バスの待ち時間に販促

海外の販促事例を探そうと日経MJを読んでいると、
非常に関心を引く記事がありました。


それは、バス停で実施された販促。
私はバス通勤のため、待ち時間を潰してくれる広告展開にはとても関心を持ちました。


バスは交通渋滞などの影響で時間通りにならないため、
地味にストレスが溜まります。
何かをするには短く、そうかと言って何もしないと長い待ち時間。


そんなちょっとした待ち時間を利用して、CARIBOU COFFEEは広告展開を行ったのです。
今回はこのバスの待ち時間を有意義な時間に変えてくれる販促をご紹介します。



 バスの待ち時間を有意義な時間に変えてくれる販促


 
 2010.07.09掲載記事


バスが来るまでの待ち時間は、これと言ってすることがない。


そんなちょっとした待ち時間だからこそ、
ちょっと変わったものがあれば目を引きます。
そこでCARIBOU COFFEE は上の画像のような
バス停に地球儀を置いてコーヒーのPRを行ったのです。


画像の地球儀の上には手順が書いてあります。


「ステップ1 : 回してみて下さい。」
指で押すと簡単に回り始め、世界の国が次々に姿を現します。
「ステップ2 : 荷物を詰めましょう。」
そして色々な国に旅行しようというメッセージになっています。


この広告は2010年3月から5月までの2ヶ月間、
店舗の多いアメリカ ミネアポリス市内のバス停20カ所で実施されました。


それぞれのバス停には「Life is shore. Stay awake for it.」、
人生は短いから寝ないで色々なことにチャレンジしてみようをテーマに広告が展開されています。
コーヒーのPRは寝ない為にカフェインを含んだコーヒーはいかがですかというくらいなもの。
何か新たなことにチャレンジしてみようという気持ちに訴えた広告になっています。


他にも以下のような広告が展開されていました。
バス停にルーレット。


 
(http://www.collemcvoy.com/work/detail/caribou-coffee-outdoor/[英文]より)
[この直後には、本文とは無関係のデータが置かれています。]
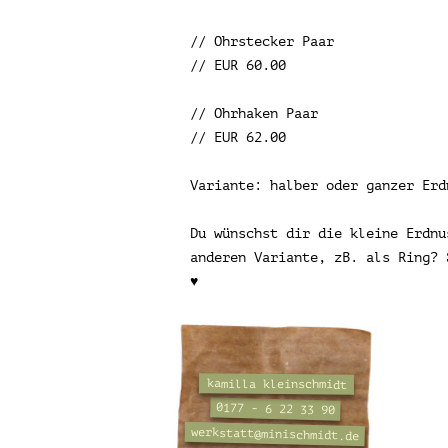
// Ohrstecker Paar
// EUR 60.00
// Ohrhaken Paar
// EUR 62.00
Variante: halber oder ganzer Erd
Du wünschst dir die kleine Erdnu
anderen Variante, zB. als Ring? 
♥
kamilla kleinschmidt
0177 - 6 22 33 90
werkstatt@minischmidt.de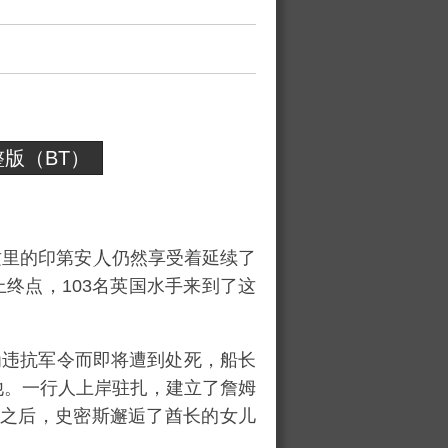
版（BT）
这里的印第安
仍然享受着延续了
终点，103名英国水手来到了这
青年因为违抗军令而即将遭到处死，船长
留下了他。一行人上岸驻扎，建立了詹姆
领地。之后，史密斯邂逅了酋长的女儿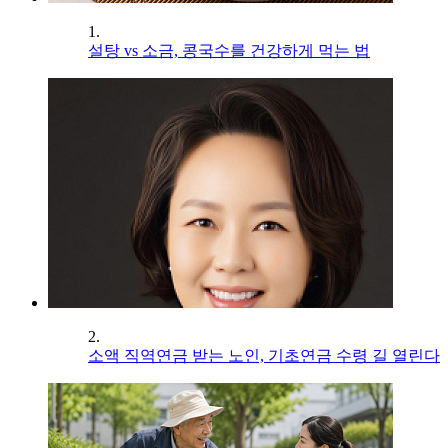
1.
설탕 vs 소금, 콩국수를 건강하게 먹는 법
2.
소액 직역연금 받는 노인, 기초연금 수령 길 열린다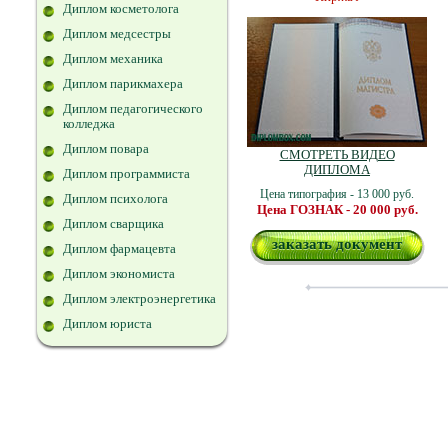
Диплом косметолога
Диплом медсестры
Диплом механика
Диплом парикмахера
Диплом педагогического
колледжа
Диплом повара
СМОТРЕТЬ ВИДЕО
ДИПЛОМА
Диплом программиста
Цена типография - 13 000 руб.
Диплом психолога
Цена ГОЗНАК - 20 000 руб.
Диплом сварщика
заказать документ
Диплом фармацевта
Диплом экономиста
Диплом электроэнергетика
Диплом юриста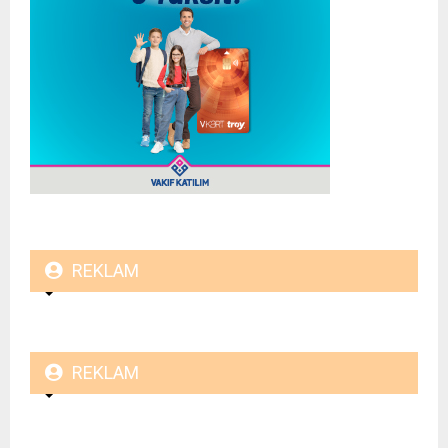
REKLAM
REKLAM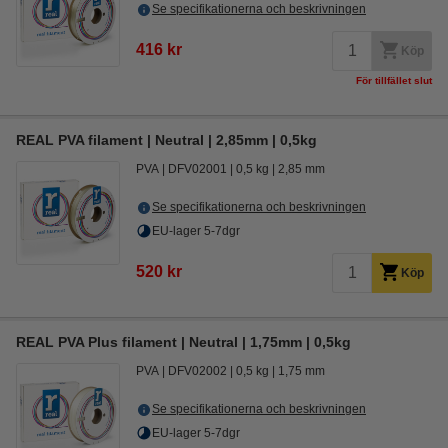
Se specifikationerna och beskrivningen
416 kr
Köp
För tillfället slut
REAL PVA filament | Neutral | 2,85mm | 0,5kg
PVA
DFV02001
0,5 kg
2,85 mm
Se specifikationerna och beskrivningen
EU-lager 5-7dgr
520 kr
Köp
REAL PVA Plus filament | Neutral | 1,75mm | 0,5kg
PVA
DFV02002
0,5 kg
1,75 mm
Se specifikationerna och beskrivningen
EU-lager 5-7dgr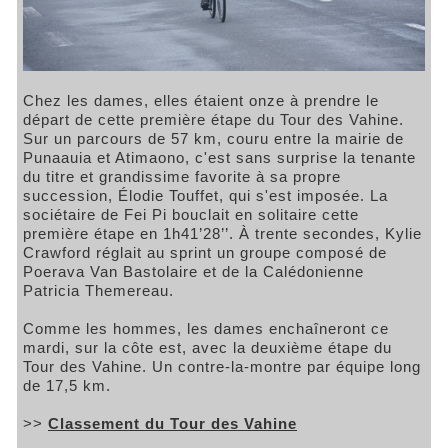
Chez les dames, elles étaient onze à prendre le
départ de cette première étape du Tour des Vahine.
Sur un parcours de 57 km, couru entre la mairie de
Punaauia et Atimaono, c'est sans surprise la tenante
du titre et grandissime favorite à sa propre
succession, Élodie Touffet, qui s'est imposée. La
sociétaire de Fei Pi bouclait en solitaire cette
première étape en 1h41’28’’. À trente secondes, Kylie
Crawford réglait au sprint un groupe composé de
Poerava Van Bastolaire et de la Calédonienne
Patricia Themereau.
Comme les hommes, les dames enchaîneront ce
mardi, sur la côte est, avec la deuxième étape du
Tour des Vahine. Un contre-la-montre par équipe long
de 17,5 km.
>>
Classement du Tour des Vahine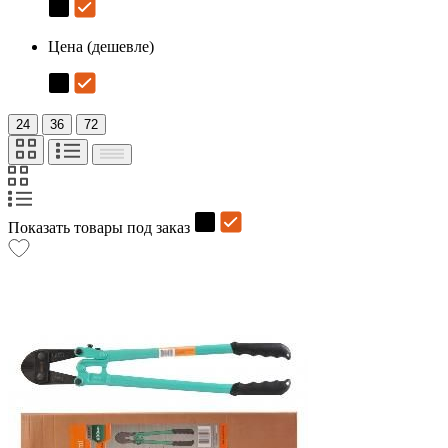
Цена (дешевле)
24
36
72
Показать товары под заказ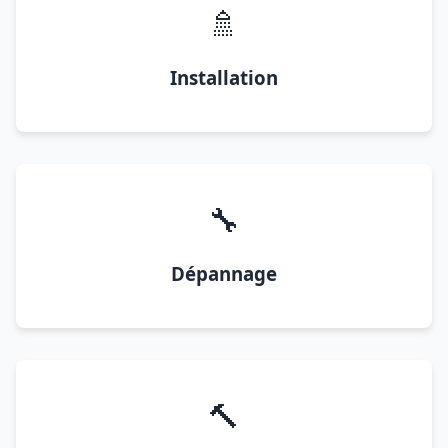
🚿
Installation
🔧
Dépannage
🔨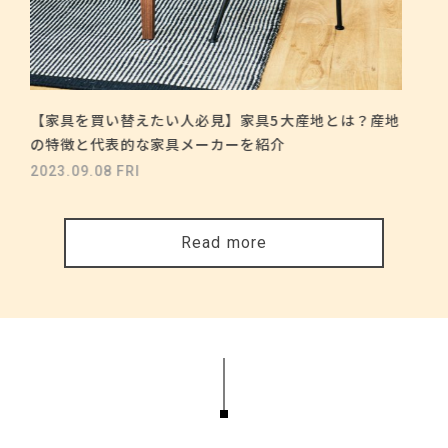
【家具を買い替えたい人必見】家具5大産地とは？産地
の特徴と代表的な家具メーカーを紹介
2023.09.08 FRI
Read more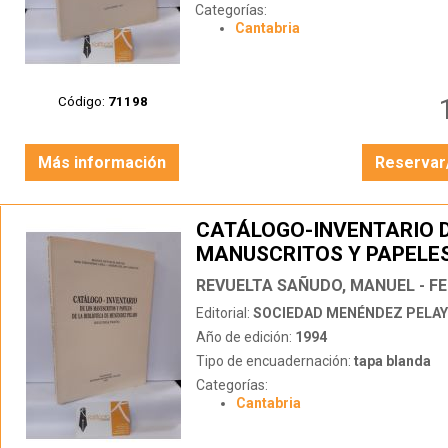
Categorías:
Cantabria
Código:
71198
Más información
Reservar
CATÁLOGO-INVENTARIO D
MANUSCRITOS Y PAPELES
BIBLIOTECA MENÉNDEZ 
(SEGUNDA PARTE)
Editorial:
SOCIEDAD MENÉNDEZ PELA
Año de edición:
1994
Tipo de encuadernación:
tapa blanda
Categorías:
Cantabria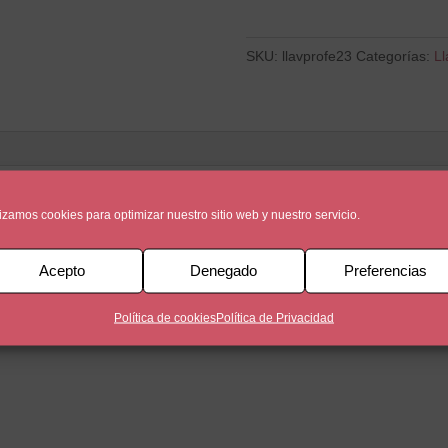
mejor
profe
cantidad
SKU:
llavprofe23
Categorías:
Ll
lizamos cookies para optimizar nuestro sitio web y nuestro servicio.
Acepto
Denegado
Preferencias
Política de cookies
Política de Privacidad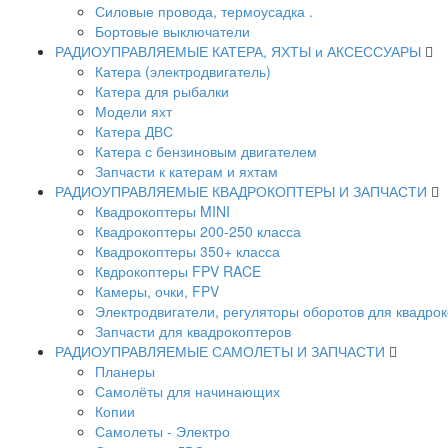
Силовые провода, термоусадка .
Бортовые выключатели
РАДИОУПРАВЛЯЕМЫЕ КАТЕРА, ЯХТЫ и АКСЕССУАРЫ
Катера (электродвигатель)
Катера для рыбалки
Модели яхт
Катера ДВС
Катера с бензиновым двигателем
Запчасти к катерам и яхтам
РАДИОУПРАВЛЯЕМЫЕ КВАДРОКОПТЕРЫ И ЗАПЧАСТИ
Квадрокоптеры MINI
Квадрокоптеры 200-250 класса
Квадрокоптеры 350+ класса
Квдрокоптеры FPV RACE
Камеры, очки, FPV
Электродвигатели, регуляторы оборотов для квадро
Запчасти для квадрокоптеров
РАДИОУПРАВЛЯЕМЫЕ САМОЛЕТЫ И ЗАПЧАСТИ
Планеры
Самолёты для начинающих
Копии
Самолеты - Электро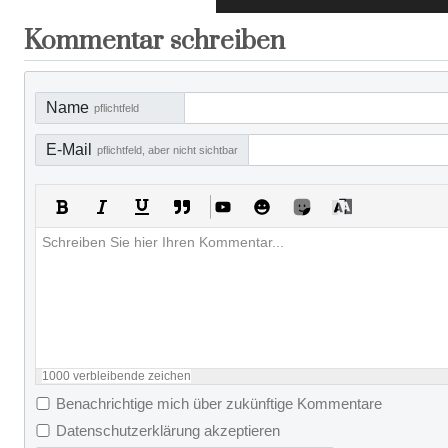
Kommentar schreiben
Name
pflichtfeld
E-Mail
pflichtfeld, aber nicht sichtbar
1000
verbleibende zeichen
Benachrichtige mich über zukünftige Kommentare
Datenschutzerklärung akzeptieren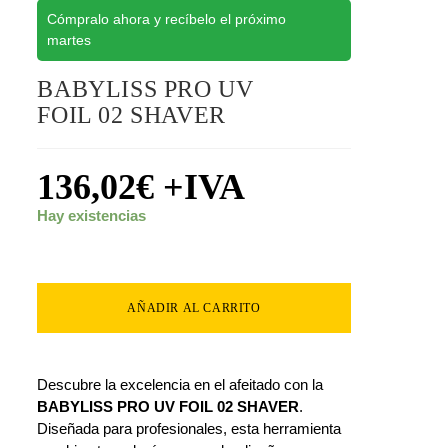
Cómpralo ahora y recíbelo el próximo
martes
BABYLISS PRO UV
FOIL 02 SHAVER
136,02
€
+IVA
Hay existencias
AÑADIR AL CARRITO
Descubre la excelencia en el afeitado con la
BABYLISS PRO UV FOIL 02 SHAVER
.
Diseñada para profesionales, esta herramienta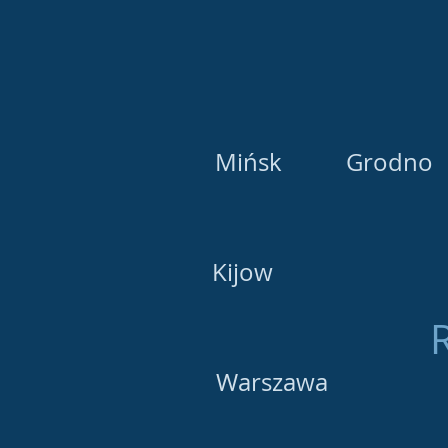
Mińsk
Grodno
Kijow
Warszawa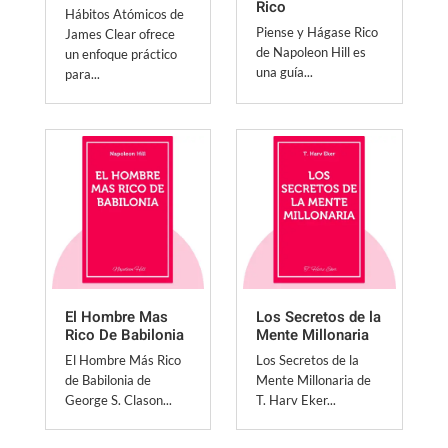
Rico
Hábitos Atómicos de
Piense y Hágase Rico
James Clear ofrece
de Napoleon Hill es
un enfoque práctico
una guía...
para...
El Hombre Mas
Los Secretos de la
Rico De Babilonia
Mente Millonaria
El Hombre Más Rico
Los Secretos de la
de Babilonia de
Mente Millonaria de
George S. Clason...
T. Harv Eker...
これは、老人ホームや病院、ボランティア団体などの名前が書かれており
何か社会のためになることをしたいという気持ちに訴えた広告です。
赤い針を回して、針がさすことをしてみてはというユーモアのある広告。


実際手で触って楽しめる参加型の販促は印象にも残り、
バスの待ち時間には丁度よいPRのように思います。


他にも、下のような広告があります。


 


これは犬や猫の写真20枚とどれを飼いますかというようなことが書かれています。
捨てられた猫や犬の飼い主になってみませんかという内容になっています。


 


こちらは、起きたら何をしますか?という質問と
カラオケやスカイダイビングなどの回答が書かれています。
回答の前にはチェックできるようなチェックボックスが用意されています。
ただ多くの人がみる広告ですので、実際にマジックペンなどでチェックすることはできません。
しかし、いくつチェックできるか想像したり、
カメラなどで撮影しプリントアウトして実際に使うことはできます。


 


そしてこちらは看板に吹き出しが描かれています。
写真のように、吹き出しに合わせてしゃがむとさもマンガのようになる広告です。
記念に撮影する人も多いのではないでしょうか。


ちなみに、バス停だけでなくバスの車体にも広告展開されています。



こちらは大きくURLが書かれています。
「startablogrightnow.com」、ブログを始めてみませんかということをアピールし、
ブログの始め方を指南したページになっています。



そしてこちらはインパクトがあります。
バスに書かれている「Do a handstand.」、逆立ちになってみて下さいという通り
文字と画像が逆さまに描かれています。


どれも「Life is shore. Stay awake for it.」というテーマに沿って広告展開をしているのです。


こうしたキャンペーンを展開した2ヶ月間は、
客足が目立って増えたという効果があったそうです。



バスの待ち時間を少しでも有意義な時間にしてくれたこの販促。
ひとつのテーマで様々な広告を展開しているところが、
今までにない展開方法のように思います。


それぞれの広告自体にユーモアがあり、おもしろい広告として口コミでも広まるように思います。
バス停という場所、PRの仕方、この二つが相乗効果を上げ、
成功した販促事例のひとつだと言えそうです。